Comme je l’expliquais en février, les amoureux des complots adhèrent particulièrement à la théorie des false flags : « Ce ne serait pas une tragédie d’envergure si plusieurs conspirationnistes ne tentaient pas de prouver qu’il s’agit d’une mise en scène pour promouvoir une ligne d’action “anti-armes”. » Surnommées les « false flag attacks », ces théories du complot inondent Twitter en temps de crise.

Et l’attaque de dimanche ne fait pas exception à la règle.

On pointe du doigt le manque de sang sur la scène du crime pour prouver qu’il s’agit d’une mise en scène et que les victimes sont des acteurs. Une « preuve » appuyée, j’imagine, par les quelques vidéos de l’événement disponibles sur le Web. Mais aux dernières nouvelles (confirmées par les autorités), le suspect s’est déplacé le long de l’avenue Danforth en tirant.

Aucun extrait ne montre l’étendue de la scène. Impossible, donc, pour un internaute, de déterminer ce qu’il s’est réellement produit.
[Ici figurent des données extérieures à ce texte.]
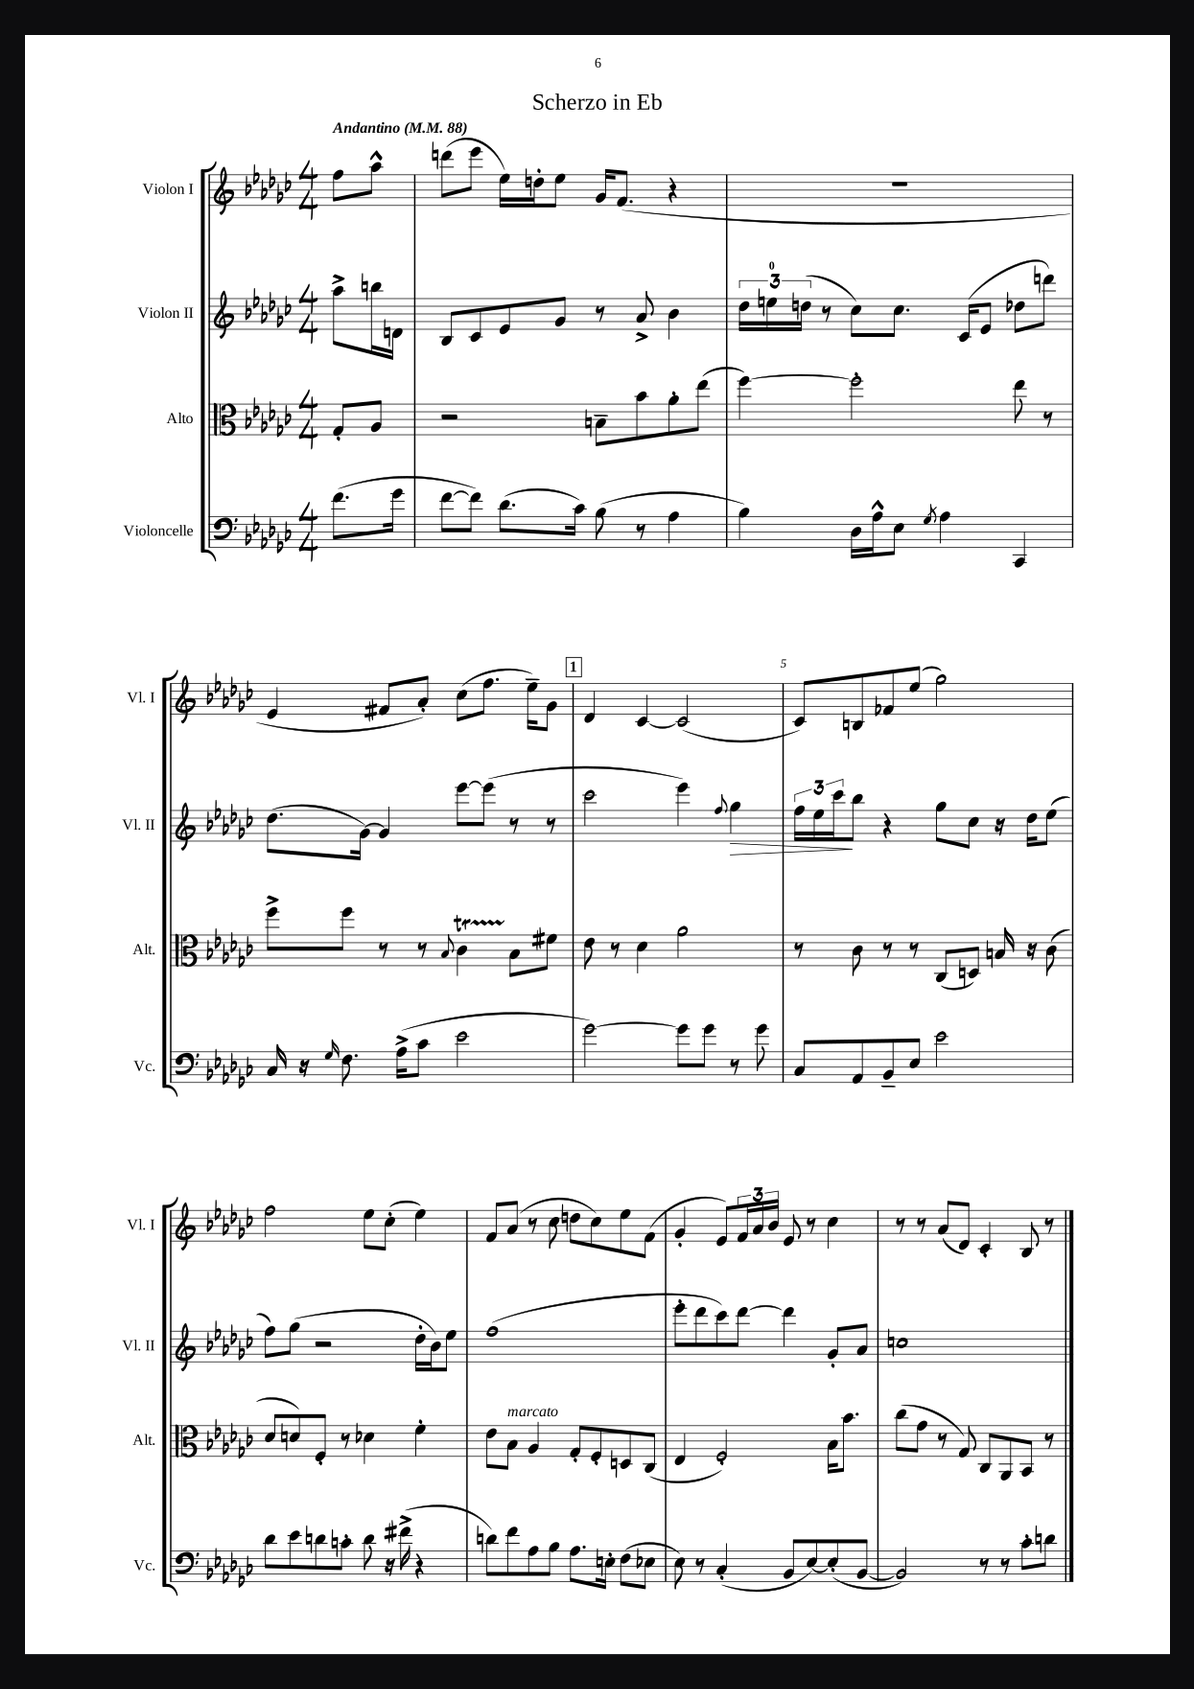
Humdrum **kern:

**kern	**kern	**kern	**dynam	**kern
*part4	*part3	*part2	*part2	*part1
*staff4	*staff3	*staff2	*staff2	*staff1
*I"Violoncelle	*I"Alto	*I"Violon II	*	*I"Violon I
*I'Vc.	*I'Alt.	*I'Vl. II	*	*I'Vl. I
*clefF4	*clefC3	*clefG2	*	*clefG2
*k[b-e-a-d-g-c-]	*k[b-e-a-d-g-c-]	*k[b-e-a-d-g-c-]	*	*k[b-e-a-d-g-c-]
*M4/4	*M4/4	*M4/4	*	*M4/4
*MM88	*MM88	*MM88	*	*MM88
=	=	=	=	=
!	!	!	!	!LO:TX:a:B:t=Andantino
(8.f\L	8G-'/L	8aa-^\L	.	8ff\L
.	8A-/J	16bbn\L	.	8aa-^^\J
16g-\Jk	.	16dn\JJ	.	.
=1	=1	=1	=1	=1
[8f\L	2r	8B-/L	.	(8dddn\L
8f\J])	.	8c-/	.	8eee-\J
(8.d-\L	.	8e-/	.	16ee-\LL)
.	.	.	.	16ddn'\J
.	.	8g-/J	.	8ee-\J
16c-\Jk)	.	.	.	.
(8B-\	8Bn~\L	8r	.	16g-/KL
.	.	.	.	(8.f/J
8r	8b-\	8a-^/	.	.
4A-\	8a-'\	4b-\	.	4r
.	(8ee-\J	.	.	.
=2	=2	=2	=2	=2
4B-\)	[4ff\)	24dd-\LL	.	1r
.	.	24een\	.	.
.	.	(24ddn\JJ	.	.
.	.	8r	.	.
16D-\LL	2ff'\]	8cc-\L)	.	.
16A-^^\J	.	.	.	.
8E-\J	.	8.cc-\J	.	.
8qG-/	.	.	.	.
4A-\	.	.	.	.
.	.	(16c-/KL	.	.
.	.	8e-/J	.	.
4CC-/	8ee-\	8dd-X\L	.	.
.	8r	8dddn\J)	.	.
!!LO:LB:g=z
=3	=3	=3	=3	=3
16C-/	8ff^\L	(8.dd-\L	.	4e-/
16r	.	.	.	.
16qqG-/	.	.	.	.
8.F\	8ff\J	.	.	.
.	.	[16g-\Jk)	.	.
.	8r	4g-/]	.	8f#X/L
(16A-^\KL	.	.	.	.
8c-\J	8r	.	.	8a-'/J)
.	8qqB-/	.	.	.
2e-\	4c-T\	[8eee-\L	.	(8cc-\L
.	.	(8eee-\J]	.	8.ff\J
.	8B-\L	8r	.	.
.	.	.	.	16ee-~\KL)
.	8f#X\J	8r	.	8g-\J
!!LO:REH:place=s1:t=1
=4	=4	=4	=4	=4
[2g-\)	8e-\	2ccc-\	.	4d-/
.	8r	.	.	.
.	4d-\	.	.	[4c-/
8g-\L]	2a-\	4eee-\)	.	(2c-/]
8g-\J	.	.	.	.
.	.	8qqff/	.	.
!	!	!	!LO:HP:b	!
8r	.	4gg-\	>	.
8g-\	.	.	.	.
=5	=5	=5	=5	=5
8C-/L	8r	24ff\LL	.	8c-/L)
.	.	24ee-\	.	.
.	.	24ccc-\J	.	.
8AA-/	8c-\	8bb-\J	]	8Bn/
8BB-~/	8r	4r	.	8f-X/
8E-/J	8r	.	.	(8ee-/J
2e-\	(8C-/L	8gg-\L	.	2gg-\)
.	8Dn/J)	8cc-\J	.	.
.	16Bn/	16r	.	.
.	16r	16dd-\KL	.	.
.	(8c-\	(8ee-\J	.	.
!!LO:LB:g=z
=6	=6	=6	=6	=6
8d-\L	8d-/L	8ff\L)	.	2ff\
8e-\	8dn/)	(8gg-\J	.	.
8dn\	8F'/J	2r	.	.
8cn'\J	8r	.	.	.
8d\	4d-X\	.	.	8ee-\L
16r	.	.	.	(8cc-'\J
(16f#X^\	.	.	.	.
4r	4f'\	16dd-'\LL	.	4ee-\)
.	.	16b-\J)	.	.
.	.	8ee-\J	.	.
=7	=7	=7	=7	=7
8dn\L)	8e-\L	(1ff	.	8f/L
!	!LO:TX:a:i:t=marcato	!	!	!
8f\	8B-\J	.	.	(8a-/J
8A-\	4A-/	.	.	8r
8B-\J	.	.	.	8cc-\
8.A-\L	8G-'/L	.	.	8ddn\L
.	8F'/	.	.	8cc-\)
16En'\Jk	.	.	.	.
(8F\L	8Dn/	.	.	8ee-\
8E-X\J	(8C-/J	.	.	(8f\J
=8	=8	=8	=8	=8
8E-\)	4E-/	8eee-'\L	.	4g-'/
8r	.	8ddd-\	.	.
(4C-'/	2F'/)	8ccc-\)	.	8e-/L)
.	.	[8ddd-\J	.	24f/L
.	.	.	.	24a-/
.	.	.	.	24b-/JJ
8BB-/L	.	4ddd-\]	.	8e-/
[8E-/)	.	.	.	8r
(8E-'/]	16B-\KL	8g-'/L	.	4cc-\
.	8.b-\J	.	.	.
[8BB-/J	.	8a-/J	.	.
=9	=9	=9	=9	=9
2BB-/])	(8cc-\L	1ccn	.	8r
.	8g-\J	.	.	8r
.	8r	.	.	(8a-/L
.	8G-/)	.	.	8d-/J)
8r	8C-/L	.	.	4c-'/
8r	8AA-/	.	.	.
8c-'\L	8BB-/J	.	.	8B-/
8dn\J	8r	.	.	8r
==	==	==	==	==
*-	*-	*-	*-	*-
EN PRIME : des bilans inexacts ne sont pas nécessairement des fausses nouvelles

Je suis tombée sur ce petit bijou de perspicacité pendant mes recherches : « Lesquels de ces 4 articles sont des fausses nouvelles ? Ou peut-être que les journalistes ne savent pas compter ? L’explication la plus probable serait qu’on s’est hâté de publier avant de vérifier les faits avancés », avance un usager de Twitter.

Avant de crier aux « FAKE NEWS » (il y en a déjà assez comme ça, merci), il faut comprendre qu’après une attaque le bilan des victimes change rapidement, selon la nature de la scène du crime et l’état des blessés. Sur place, les policiers divulguent ce qu’ils peuvent aux médias et révisent les informations précédemment communiquées, au besoin. Avec les heures, les informations partagées sont plus justes et prennent un peu plus de temps à arriver.

Encore une fois, tout ce qu’on peut faire, c’est patienter, attendre que les autorités fassent leur travail et espérer que le bilan ne s’alourdisse pas.